I know that's something that's going to piss off some people, as if the fact that a 55nm version comes out would make their cards worse, but it's going to happen. People will buy >> people will enjoy >> new 55 nm card will launch >> people will complain "why they didn't release 55 nm in the first place? ****ng nvidiots". Even though they already know it will happen before launch...


----------



## Darkrealms (May 22, 2008)

Nvidia sounds like they are getting comfortable where they are as far as designs go.  I don't know about the availability of GDDR5 but I do remember the performance increase of GDDR4 wasn't that much better than GDDR3 so Nvidia may not even see it as worth it untill GDDR5 is standard/common.
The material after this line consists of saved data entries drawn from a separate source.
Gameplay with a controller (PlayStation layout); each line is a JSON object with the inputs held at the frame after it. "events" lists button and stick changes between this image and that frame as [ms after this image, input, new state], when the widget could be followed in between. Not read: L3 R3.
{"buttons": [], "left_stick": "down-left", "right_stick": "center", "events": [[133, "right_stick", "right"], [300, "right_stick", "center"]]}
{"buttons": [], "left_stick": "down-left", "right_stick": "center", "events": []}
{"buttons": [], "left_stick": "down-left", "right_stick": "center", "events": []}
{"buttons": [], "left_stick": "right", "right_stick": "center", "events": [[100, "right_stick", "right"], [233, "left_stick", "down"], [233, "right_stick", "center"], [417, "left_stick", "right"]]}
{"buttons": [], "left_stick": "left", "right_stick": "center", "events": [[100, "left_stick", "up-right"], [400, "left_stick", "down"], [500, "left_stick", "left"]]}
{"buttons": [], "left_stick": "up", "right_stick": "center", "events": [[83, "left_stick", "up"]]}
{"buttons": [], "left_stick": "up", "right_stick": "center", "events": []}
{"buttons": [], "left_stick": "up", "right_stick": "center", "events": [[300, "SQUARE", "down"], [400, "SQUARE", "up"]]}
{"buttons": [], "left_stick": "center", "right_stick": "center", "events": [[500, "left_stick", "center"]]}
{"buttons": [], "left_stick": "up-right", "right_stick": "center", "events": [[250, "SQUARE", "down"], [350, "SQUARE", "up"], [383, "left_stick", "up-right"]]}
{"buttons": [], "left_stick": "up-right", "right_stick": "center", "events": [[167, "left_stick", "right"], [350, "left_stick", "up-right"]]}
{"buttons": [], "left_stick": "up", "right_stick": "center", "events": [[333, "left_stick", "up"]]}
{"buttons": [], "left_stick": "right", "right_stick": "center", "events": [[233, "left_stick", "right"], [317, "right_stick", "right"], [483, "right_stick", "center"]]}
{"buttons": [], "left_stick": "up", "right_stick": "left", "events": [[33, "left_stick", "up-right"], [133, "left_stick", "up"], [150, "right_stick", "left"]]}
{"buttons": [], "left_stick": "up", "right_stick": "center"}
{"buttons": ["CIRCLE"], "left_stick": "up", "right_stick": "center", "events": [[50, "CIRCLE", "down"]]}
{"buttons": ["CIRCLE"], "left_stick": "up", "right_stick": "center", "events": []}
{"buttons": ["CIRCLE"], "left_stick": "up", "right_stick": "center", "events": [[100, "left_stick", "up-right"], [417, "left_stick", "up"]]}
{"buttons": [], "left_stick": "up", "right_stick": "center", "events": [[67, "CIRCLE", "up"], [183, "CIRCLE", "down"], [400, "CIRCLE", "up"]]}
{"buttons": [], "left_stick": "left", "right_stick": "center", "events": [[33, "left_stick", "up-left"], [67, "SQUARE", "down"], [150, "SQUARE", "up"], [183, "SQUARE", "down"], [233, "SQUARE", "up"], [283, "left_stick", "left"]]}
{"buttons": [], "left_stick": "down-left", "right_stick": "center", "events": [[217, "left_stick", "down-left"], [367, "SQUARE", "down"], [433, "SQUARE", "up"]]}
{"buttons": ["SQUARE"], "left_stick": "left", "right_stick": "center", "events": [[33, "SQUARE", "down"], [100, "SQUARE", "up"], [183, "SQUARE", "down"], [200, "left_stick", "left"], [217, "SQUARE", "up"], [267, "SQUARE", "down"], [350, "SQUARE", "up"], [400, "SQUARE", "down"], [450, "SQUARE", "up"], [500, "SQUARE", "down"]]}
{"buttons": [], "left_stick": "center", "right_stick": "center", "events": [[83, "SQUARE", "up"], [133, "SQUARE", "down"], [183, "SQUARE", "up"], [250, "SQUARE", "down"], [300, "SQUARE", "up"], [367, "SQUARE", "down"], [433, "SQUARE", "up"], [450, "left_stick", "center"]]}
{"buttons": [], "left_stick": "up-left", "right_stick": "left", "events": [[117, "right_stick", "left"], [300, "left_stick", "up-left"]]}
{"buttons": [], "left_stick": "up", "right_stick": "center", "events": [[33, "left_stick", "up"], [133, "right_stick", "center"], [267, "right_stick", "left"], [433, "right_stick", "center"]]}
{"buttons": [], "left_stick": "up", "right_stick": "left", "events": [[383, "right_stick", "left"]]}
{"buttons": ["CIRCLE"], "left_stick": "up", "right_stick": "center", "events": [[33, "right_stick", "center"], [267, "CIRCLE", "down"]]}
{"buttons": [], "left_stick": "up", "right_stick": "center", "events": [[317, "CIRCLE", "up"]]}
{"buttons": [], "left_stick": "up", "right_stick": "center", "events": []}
Anyone ever think that Nvidia may never go to DX10.1,  there are a lot of companys these days that don't like/want to work with MS.  2¢  But I think some of the industry is trying to get away from MS controlled graphics.


----------



## Assimilator (May 22, 2008)

IMO, by the time we see games that require DirectX 10.1, the D10 GPU will be ancient history.


----------



## Urbklr (May 22, 2008)

So, i don't get why people are saying the R770 is a just a beefed up R670...

The R7xx was in development before the R600 was even released, AMD said they were taking all there focus to the R7xx. The R770 is all new....AMD has confirmed the above.

And the GT200 is also all-new, the cards both look amazing on paper. Just like the G80 and R600 did. Remember how many people thought the R600 was gonna lay down the law, when they saw the specs? This is no different, the specs look much better, just as the R600 looked better on paper....that doesn't always transfer to real-world performance. All we can do is wait and see.

PS: "R770/GT200 rulezzz!!"....is just 97% fanyboy crap...


----------



## Haytch (May 22, 2008)

Latency Vs Bandwith ?  Its a wait and see story.
I have to purchase 2 x 4870x2's because i decided that a single 3870x2 would do the job in the ATi system i have. That wont stop me from upgrading my Nv system.  I wouldnt mind playing with the CUDA on the EN8800GTX before i throw the card away. 

I look forward to the GDDR5 bandwith to be utillized efficiently by AMD/ATi because its the way of the future! And suspect the reason Nvidia havnt moved onto GDDR5 is due to; 
*  Cheaper ram modules for a well aged technology with better latency, hoping to keep price competative with AMD/ATi's cards.
*  To allow themselves to make as much money as possible off GDDR3 technology now that they got CUDA working before the public designs crazy C based software for the rest of us that might give them a greater advantage in sales the next round of releases.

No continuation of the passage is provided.